Das ist ein Sammelsurium von schnell zusammengeschusterten Dingen, womit Sie eigentlich die Arbeit der Strategiekommission behindern wollen. Wir wollen, dass sie jetzt schnell arbeitet und zu einem Ergebnis kommt. Am Ende des Jahres werden wir uns auch mit dem Bericht auseinandersetzen und ihn dann auch umsetzen. Das ist ja das Wichtigste. Deswegen werden wir den Antrag ablehnen.
Wer möchte noch zum Änderungsantrag sprechen? – Wenn das nicht der Fall ist, dann lasse ich jetzt über den Änderungsantrag der Fraktion der GRÜNEN abstimmen. Wer stimmt zu? – Die Gegenstimmen? – Gibt es Stimmenthaltungen? – Bei einer Reihe von Stimmen dafür ist der Änderungsantrag dennoch mit Mehrheit abgelehnt worden.
Ich rufe den zweiten Änderungsantrag von der Fraktion DIE LINKE in Drucksache 6/1126 auf. Ich bitte um die Einbringung des Änderungsantrags.
Frau Präsidentin! Ich habe den Änderungsantrag in meiner Rede vorhin schon mehr oder weniger eingebracht. Ich möchte mich jetzt aber noch bei Herrn Dulig dafür bedanken, dass zumindest der letzte Teil berücksichtigt wurde, dass mehrere Vertreterinnen und Vertreter der Fraktionen an der Strategiekommission teilnehmen können.
Wir haben in dem Änderungsantrag aber noch weitere Vertreterinnen und Vertreter aufgeführt, bei denen wir es für wichtig erachten, dass sie Mitglied in der Strategiekommission sind. Das sind zum einen Umwelt- und
Verkehrsverbände. Die Gründe dafür habe ich vorhin genannt. Es geht darum, den Horizont der Debatte noch etwas zu erweitern. Zum anderen sollen je zwei Verbandsräte aus den Zweckverbänden berücksichtigt werden, damit auch Kommunalpolitikerinnen und Kommunalpolitiker, die sich in den Zweckverbänden engagieren, in der Strategiekommission vertreten sind, weil sie erstens in der Strategiekommission demokratisch legitimiert wären und zweitens von vor Ort kommen und den Blick der Kommission verbessern könnten.

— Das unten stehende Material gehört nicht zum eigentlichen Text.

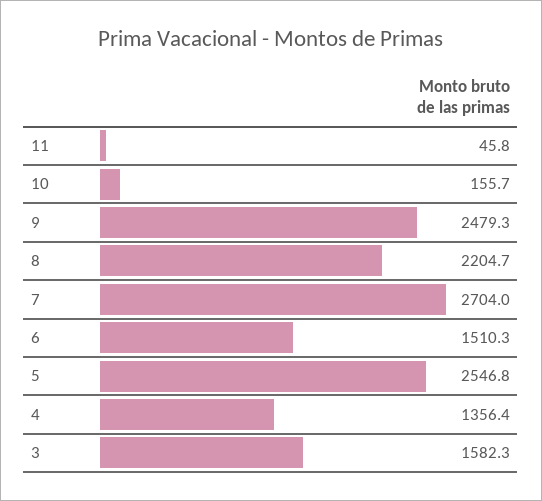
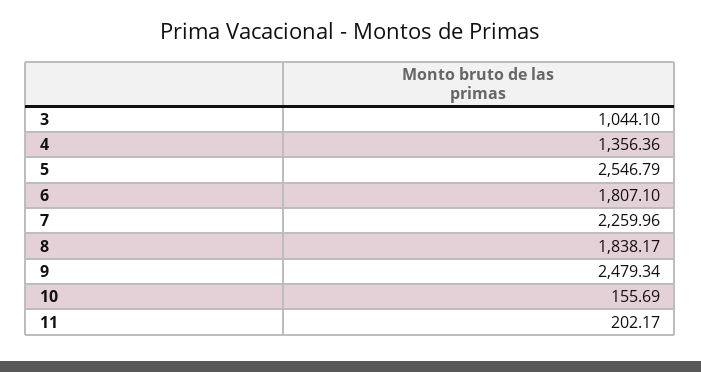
11: 45.8 -> 202.17
8: 2204.7 -> 1838.17
7: 2704 -> 2259.96
6: 1510.3 -> 1807.1
3: 1582.3 -> 1044.1

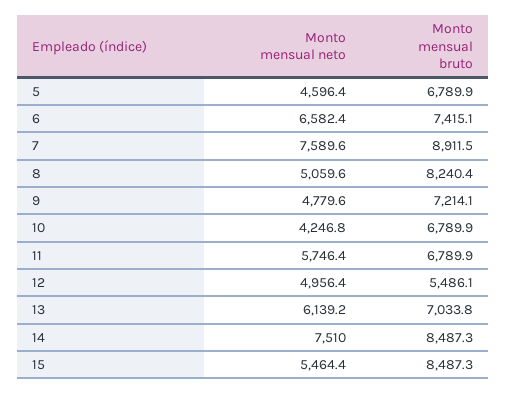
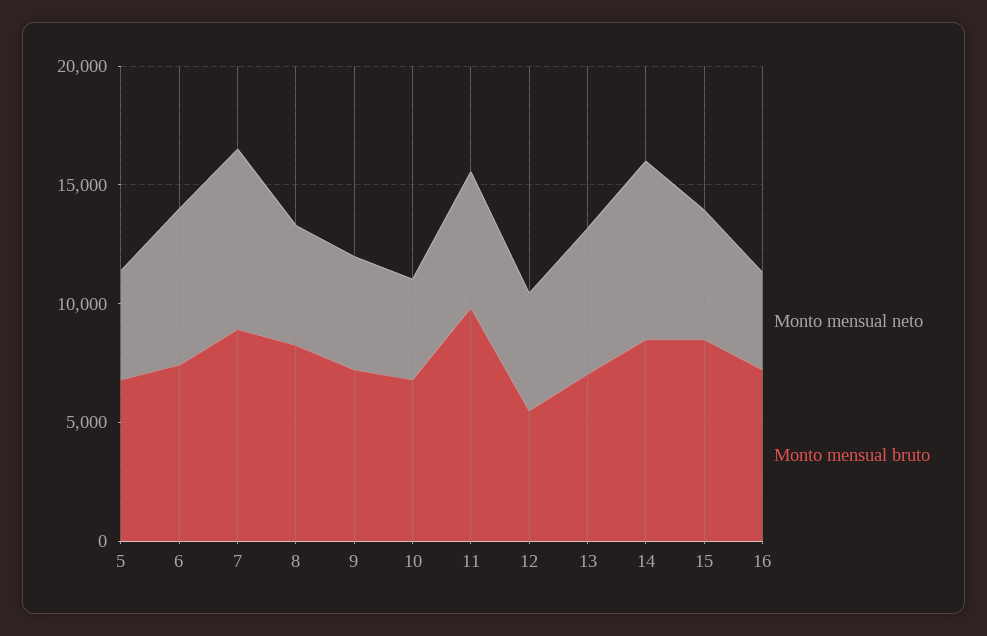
Monto mensual bruto, 11: 6789.9 -> 10000
Monto mensual neto, 16: none -> 4000
Monto mensual bruto, 16: none -> 7000

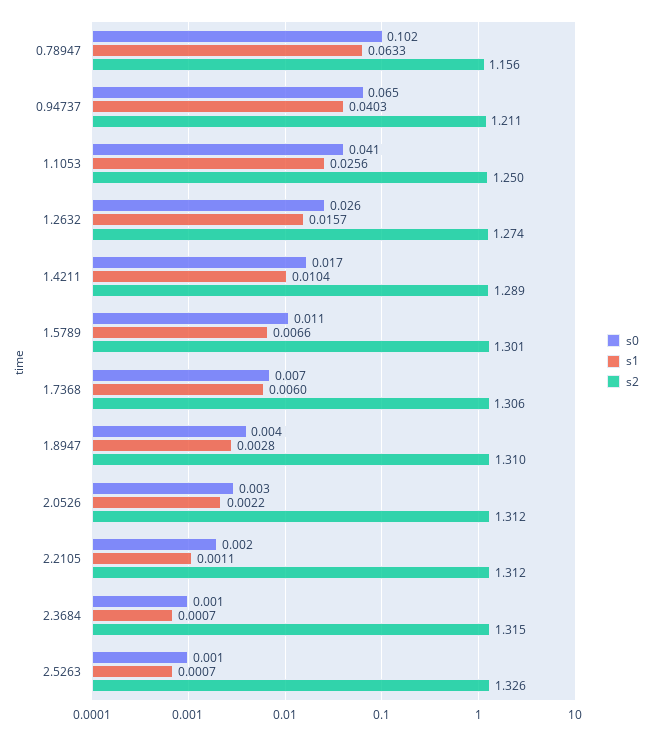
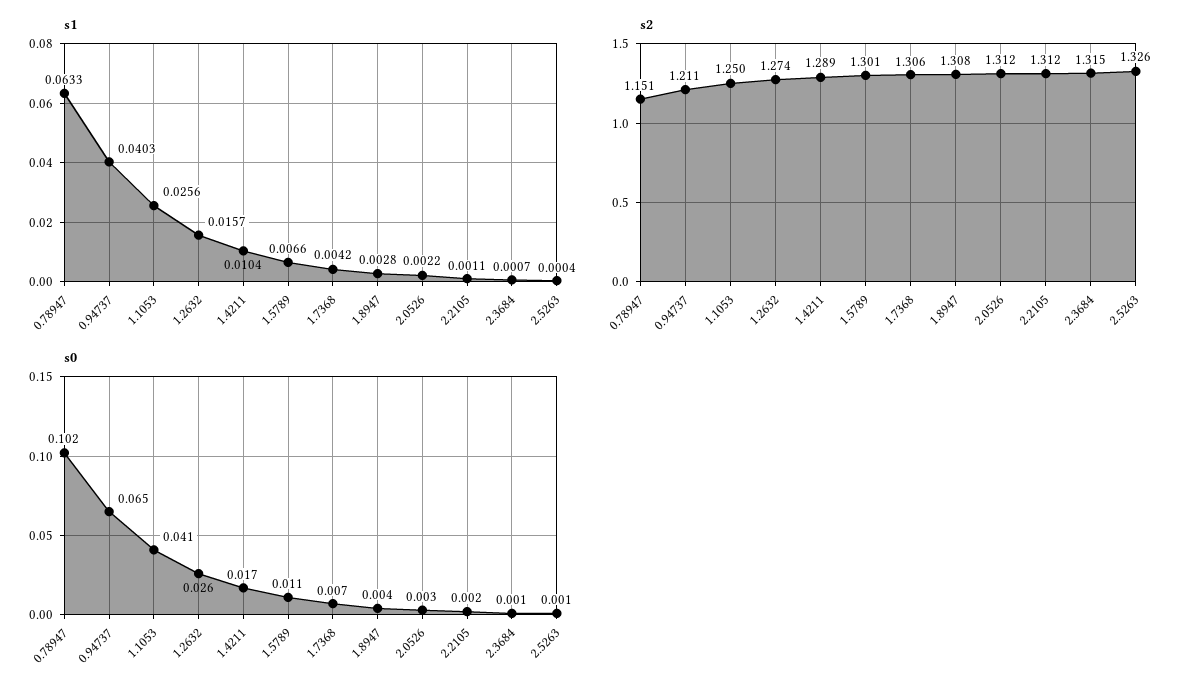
s2, 0.78947: 1.156 -> 1.151
s1, 1.7368: 0.006 -> 0.0042
s2, 1.8947: 1.31 -> 1.308
s1, 2.5263: 0.0007 -> 0.0004

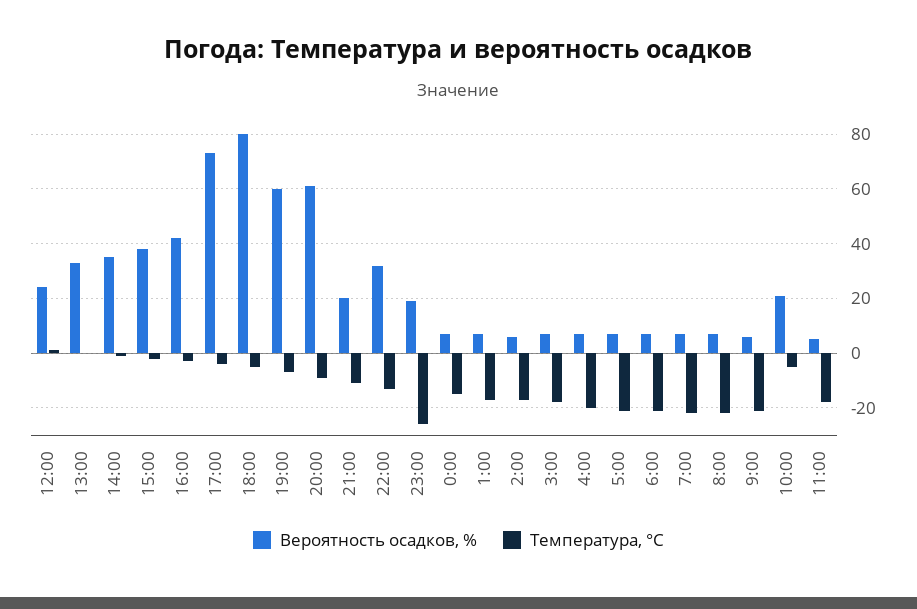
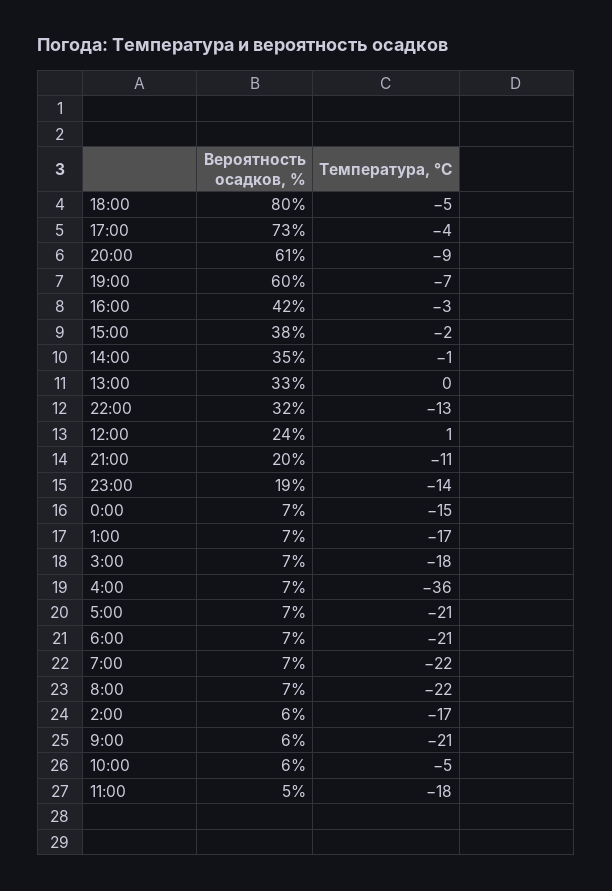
Температура, °C, 23:00: -25 -> -14
Температура, °C, 4:00: -20 -> -36
Вероятность осадков, %, 10:00: 20 -> 6

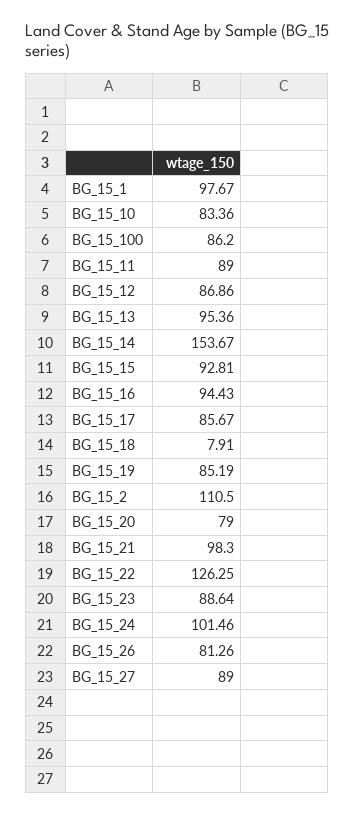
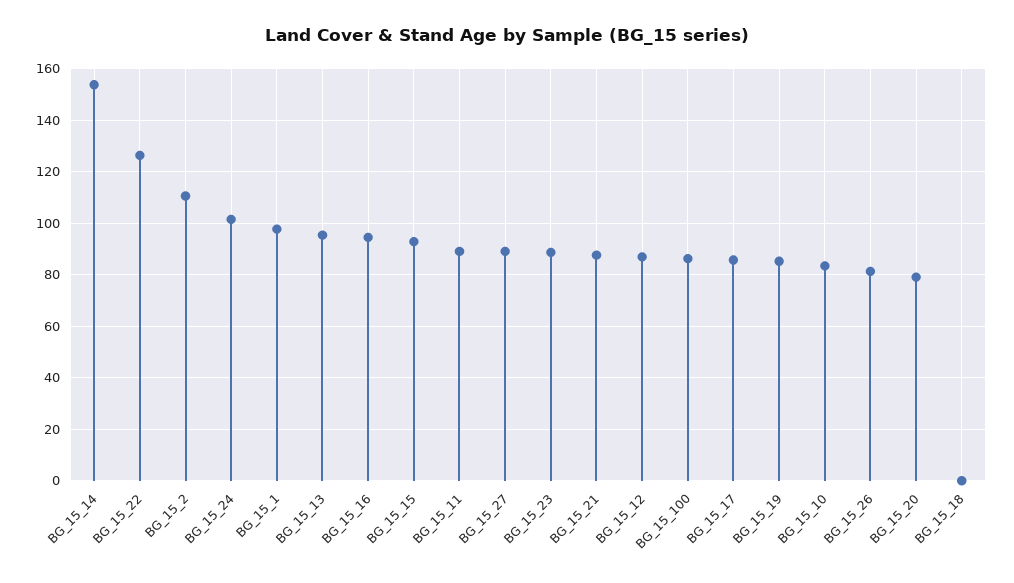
BG_15_18: 7.91 -> 0
BG_15_21: 98.3 -> 87.5

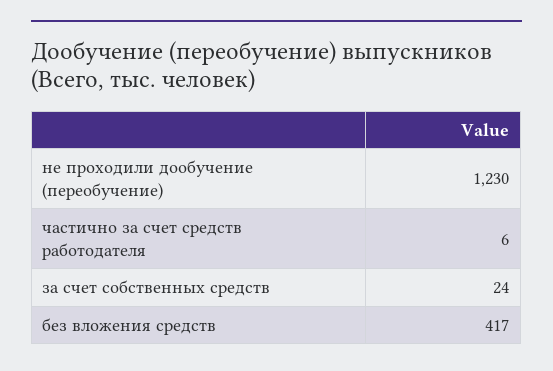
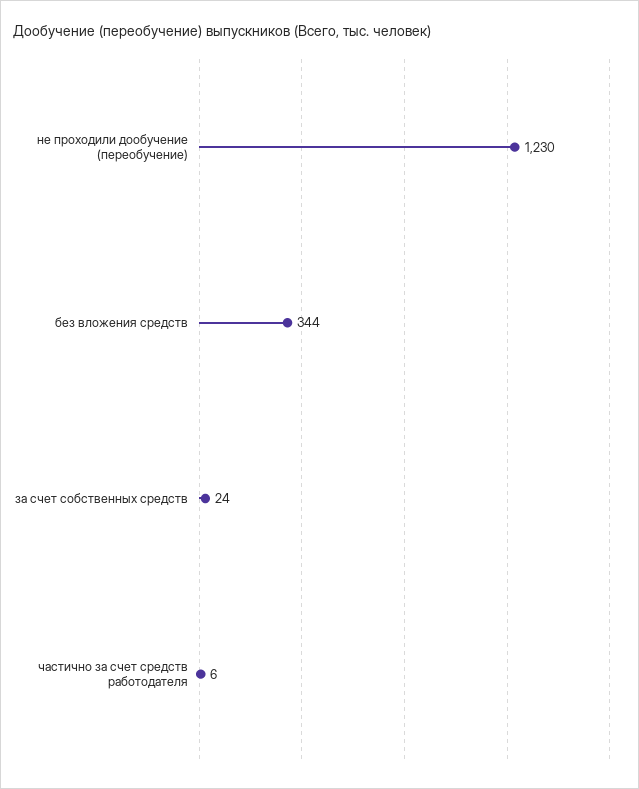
без вложения средств: 417 -> 344

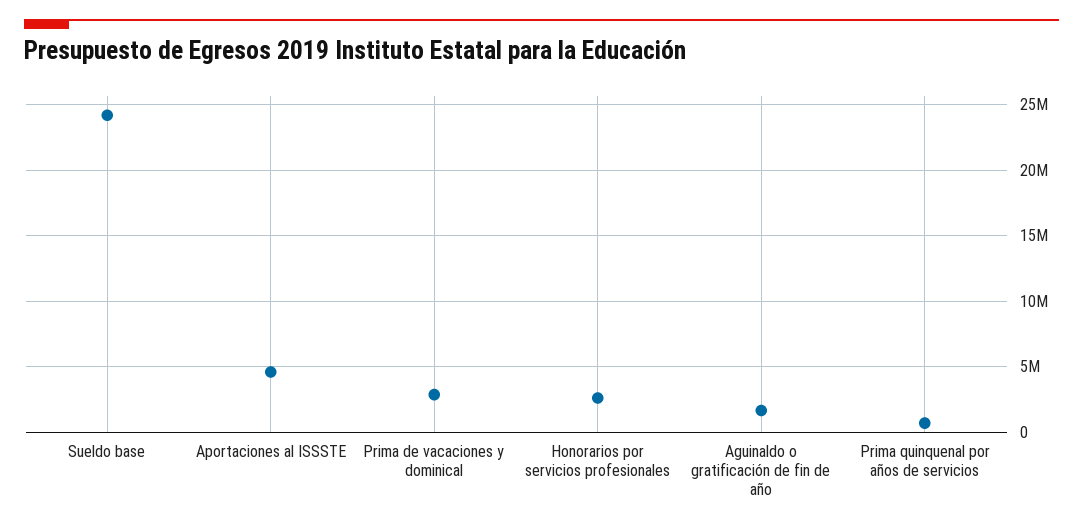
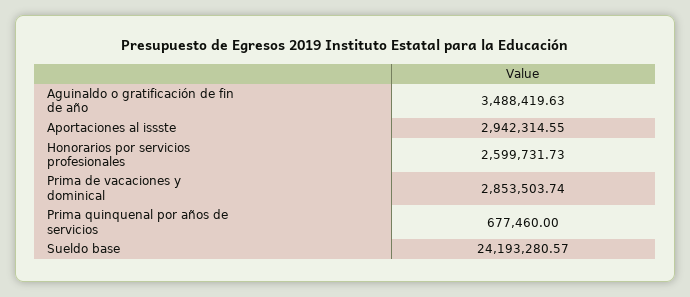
Aportaciones al ISSSTE: 4500000 -> 2942314.55
Aguinaldo o gratificación de fin de año: 1500000 -> 3488419.63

Frau Präsidentin! Liebe Kolleginnen und Kollegen! Ich kann nur sagen: Der Antrag der Fraktion DIE LINKE ist grundsätzlich abzulehnen. Die Strategiekommission – das war Ziel dieses Antrages – sollte in erster Linie aus Fachleuten bestehen, die fachliche Arbeit leisten sollen. Die politische Diskussion über die Ergebnisse erfolgt dann natürlich hier im Landtag, wenn diese Ergebnisse vorliegen. Politisch motiviertes Geplänkel innerhalb der Strategiekommission ist nach meiner Einschätzung wenig zielführend.